FWIW...For many years I have been picking up roadkill deer to place out for just such a purpose. I was given permits to do so by either the county sheriff's office or the DNR field office. I also get deer carcasses from local processors and put them out to hunt over. While all of this is on private lands, I never read or heard that it was unlawful ("illegal" is a sick eagle- ) on state land. With all of that said, I would still suggest you get an answer straight from your local DNR CO.


----------



## brushbuster (Nov 9, 2009)

petronius said:


> This is all I could find in the Hunting and Trapping Digest, page 35.
> 
> http://www.michigan.gov/documents/dnr/hunting_and_trapping_digest_461177_7.pdf#page=16
> 
> ...


Yeah i read that but im confused, the regs also state you can use game parts for bait as long as they are in season to hunt. 
We also have a new law that was passed called the road kill bill. Supposedly it was initiated so we could use the road killed deer for hunting and trapping purposes as well as table fare any time of the year
Also i dont see any rules stating that you cant quarter a deer out in the field and leave the remains.We can field dress animals and leave the remains.
I also know of areas near Hartwick pines state park, that allow carcass dumping for eagle viewers. 
I dont know, it just seems the rules are conflicting.

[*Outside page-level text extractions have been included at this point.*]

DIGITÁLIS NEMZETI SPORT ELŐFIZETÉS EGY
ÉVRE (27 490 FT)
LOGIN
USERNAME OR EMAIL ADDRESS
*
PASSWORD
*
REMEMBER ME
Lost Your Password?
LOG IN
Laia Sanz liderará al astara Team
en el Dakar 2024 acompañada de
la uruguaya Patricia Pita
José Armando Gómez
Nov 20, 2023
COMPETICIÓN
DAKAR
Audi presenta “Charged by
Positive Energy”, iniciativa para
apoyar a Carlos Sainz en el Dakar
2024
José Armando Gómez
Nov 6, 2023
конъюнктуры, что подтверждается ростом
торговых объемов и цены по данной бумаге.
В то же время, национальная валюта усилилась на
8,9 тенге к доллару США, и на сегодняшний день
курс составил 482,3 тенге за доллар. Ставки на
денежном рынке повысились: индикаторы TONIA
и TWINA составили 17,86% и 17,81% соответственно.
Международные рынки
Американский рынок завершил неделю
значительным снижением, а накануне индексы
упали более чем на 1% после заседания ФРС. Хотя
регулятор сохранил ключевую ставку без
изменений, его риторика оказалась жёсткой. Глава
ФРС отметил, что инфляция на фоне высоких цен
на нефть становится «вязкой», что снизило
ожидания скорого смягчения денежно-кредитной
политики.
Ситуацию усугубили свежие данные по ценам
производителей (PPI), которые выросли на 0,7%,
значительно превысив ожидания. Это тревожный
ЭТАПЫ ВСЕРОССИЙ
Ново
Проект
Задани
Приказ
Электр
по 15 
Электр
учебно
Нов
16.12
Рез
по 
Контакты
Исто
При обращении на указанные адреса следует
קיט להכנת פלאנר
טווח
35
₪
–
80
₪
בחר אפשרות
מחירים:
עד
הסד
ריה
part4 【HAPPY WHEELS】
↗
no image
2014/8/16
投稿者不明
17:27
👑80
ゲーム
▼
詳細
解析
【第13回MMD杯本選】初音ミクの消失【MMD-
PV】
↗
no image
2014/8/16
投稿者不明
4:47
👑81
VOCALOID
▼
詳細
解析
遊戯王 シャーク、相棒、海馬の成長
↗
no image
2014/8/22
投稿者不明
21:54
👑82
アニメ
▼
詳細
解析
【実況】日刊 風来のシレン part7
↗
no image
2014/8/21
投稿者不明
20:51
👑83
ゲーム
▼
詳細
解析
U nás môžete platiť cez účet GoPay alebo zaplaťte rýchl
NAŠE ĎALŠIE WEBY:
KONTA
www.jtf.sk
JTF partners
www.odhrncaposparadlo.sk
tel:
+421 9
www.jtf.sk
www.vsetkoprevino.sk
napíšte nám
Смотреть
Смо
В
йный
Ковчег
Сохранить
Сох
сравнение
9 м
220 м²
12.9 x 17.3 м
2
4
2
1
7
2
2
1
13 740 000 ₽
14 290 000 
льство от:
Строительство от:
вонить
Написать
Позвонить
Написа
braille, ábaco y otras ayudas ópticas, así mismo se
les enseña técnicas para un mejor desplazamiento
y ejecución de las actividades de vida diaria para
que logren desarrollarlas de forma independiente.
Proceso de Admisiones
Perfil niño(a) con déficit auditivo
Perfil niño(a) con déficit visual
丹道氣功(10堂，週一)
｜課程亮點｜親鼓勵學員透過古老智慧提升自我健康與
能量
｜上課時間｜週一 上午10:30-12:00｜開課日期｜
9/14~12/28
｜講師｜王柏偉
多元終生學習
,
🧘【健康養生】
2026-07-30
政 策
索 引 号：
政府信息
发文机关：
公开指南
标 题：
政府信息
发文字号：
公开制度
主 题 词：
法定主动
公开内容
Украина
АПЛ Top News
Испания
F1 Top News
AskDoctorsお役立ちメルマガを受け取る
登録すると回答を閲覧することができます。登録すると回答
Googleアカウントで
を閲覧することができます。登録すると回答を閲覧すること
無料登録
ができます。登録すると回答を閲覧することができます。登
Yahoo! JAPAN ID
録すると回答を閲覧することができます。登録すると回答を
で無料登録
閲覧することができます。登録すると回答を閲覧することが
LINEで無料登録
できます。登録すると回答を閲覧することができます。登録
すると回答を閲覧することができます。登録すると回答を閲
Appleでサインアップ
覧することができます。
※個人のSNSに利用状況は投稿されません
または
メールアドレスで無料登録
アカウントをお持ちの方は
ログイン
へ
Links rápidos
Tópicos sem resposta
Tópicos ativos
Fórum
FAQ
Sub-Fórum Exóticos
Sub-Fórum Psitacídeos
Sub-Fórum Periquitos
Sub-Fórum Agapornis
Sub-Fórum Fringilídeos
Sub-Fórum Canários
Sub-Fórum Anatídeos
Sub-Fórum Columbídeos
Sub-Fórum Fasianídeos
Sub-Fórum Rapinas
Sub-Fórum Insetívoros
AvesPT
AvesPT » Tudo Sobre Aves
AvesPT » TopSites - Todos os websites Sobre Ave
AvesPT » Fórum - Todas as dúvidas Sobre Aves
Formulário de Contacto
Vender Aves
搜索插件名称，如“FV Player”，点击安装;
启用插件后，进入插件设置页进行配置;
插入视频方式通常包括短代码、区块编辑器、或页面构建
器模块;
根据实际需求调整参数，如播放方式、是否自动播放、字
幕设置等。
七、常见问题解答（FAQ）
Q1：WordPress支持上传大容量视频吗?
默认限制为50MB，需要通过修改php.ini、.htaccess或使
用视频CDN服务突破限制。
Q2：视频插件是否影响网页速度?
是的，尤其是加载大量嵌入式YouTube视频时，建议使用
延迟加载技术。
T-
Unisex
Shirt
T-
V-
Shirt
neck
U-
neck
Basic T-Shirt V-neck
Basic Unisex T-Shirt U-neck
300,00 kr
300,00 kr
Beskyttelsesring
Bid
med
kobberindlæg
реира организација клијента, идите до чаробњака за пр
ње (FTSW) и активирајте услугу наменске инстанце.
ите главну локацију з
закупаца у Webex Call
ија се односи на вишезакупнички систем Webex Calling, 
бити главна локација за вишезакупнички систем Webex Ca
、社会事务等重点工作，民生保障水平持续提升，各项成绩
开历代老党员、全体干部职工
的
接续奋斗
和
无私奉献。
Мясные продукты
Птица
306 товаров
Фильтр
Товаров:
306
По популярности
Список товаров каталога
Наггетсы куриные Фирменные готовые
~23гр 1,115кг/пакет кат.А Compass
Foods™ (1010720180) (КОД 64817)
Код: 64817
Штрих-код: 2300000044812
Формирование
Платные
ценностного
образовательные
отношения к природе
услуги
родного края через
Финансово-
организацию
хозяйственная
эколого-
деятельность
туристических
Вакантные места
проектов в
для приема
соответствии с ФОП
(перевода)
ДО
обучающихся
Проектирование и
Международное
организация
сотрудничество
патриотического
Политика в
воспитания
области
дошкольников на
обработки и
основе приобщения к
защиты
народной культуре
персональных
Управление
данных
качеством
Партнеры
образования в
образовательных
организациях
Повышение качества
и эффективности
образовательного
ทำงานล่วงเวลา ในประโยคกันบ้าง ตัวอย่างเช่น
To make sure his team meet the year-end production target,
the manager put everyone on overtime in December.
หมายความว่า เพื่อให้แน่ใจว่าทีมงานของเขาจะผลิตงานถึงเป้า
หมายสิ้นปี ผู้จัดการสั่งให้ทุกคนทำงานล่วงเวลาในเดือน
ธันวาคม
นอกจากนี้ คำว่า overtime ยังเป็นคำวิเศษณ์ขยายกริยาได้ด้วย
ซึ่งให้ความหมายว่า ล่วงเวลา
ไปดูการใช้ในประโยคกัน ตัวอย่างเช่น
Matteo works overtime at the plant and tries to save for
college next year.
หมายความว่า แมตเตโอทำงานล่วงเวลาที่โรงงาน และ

Sent from my SCH-S720C using Ohub Campfire mobile app


----------



## swampbuck (Dec 23, 2004)

I hate when the leave room for interpretation.


----------



## DFJISH (Mar 30, 2009)

swampbuck said:


> I hate when the leave room for interpretation.


That's why I recommended that he should get his answer from his *local *DNR CO.


----------



## swampbuck (Dec 23, 2004)

We have big trash can on wheels, they pick up on Mondays, that's where mine go.


----------



## zachattack (Nov 2, 2012)

Well it is not dumping, it is baiting, but then again, you could claim baiting, but really be dumping.. this can/and will go both ways.. Ask the dnr, and let us know....


----------



## brushbuster (Nov 9, 2009)

zachattack said:


> Well it is not dumping, it is baiting, but then again, you could claim baiting, but really be dumping.. this can/and will go both ways.. Ask the dnr, and let us know....


I honestly think they are afraid to answer this question.

Sent from my SCH-S720C using Ohub Campfire mobile app


----------



## hawgeye (Mar 3, 2011)

Pm Dead Short, he will answer it or find the answer.


----------



## Downriver Tackle (Dec 24, 2004)

Interested to hear also. Pretty common around here. 'Yotes love those piles. Still trying to figure out what they're baiting for with the old TV's and VCR's amongst the remain piles though. :16suspect


----------



## jiggin is livin (Jan 7, 2011)

What's really the difference between a gut pile or the carcass?

Mine go in a large garbage bag and into my large trash can on wheels also.


----------



## MERGANZER (Aug 24, 2006)

Disposal is a problem if you are in city limits and have to pay for trash bags. I don't see what the problem is if you get permission to dump on private property. There are thousands of deer carcasses in the ditches of highways year round that are killed by cars.

Ganzer


----------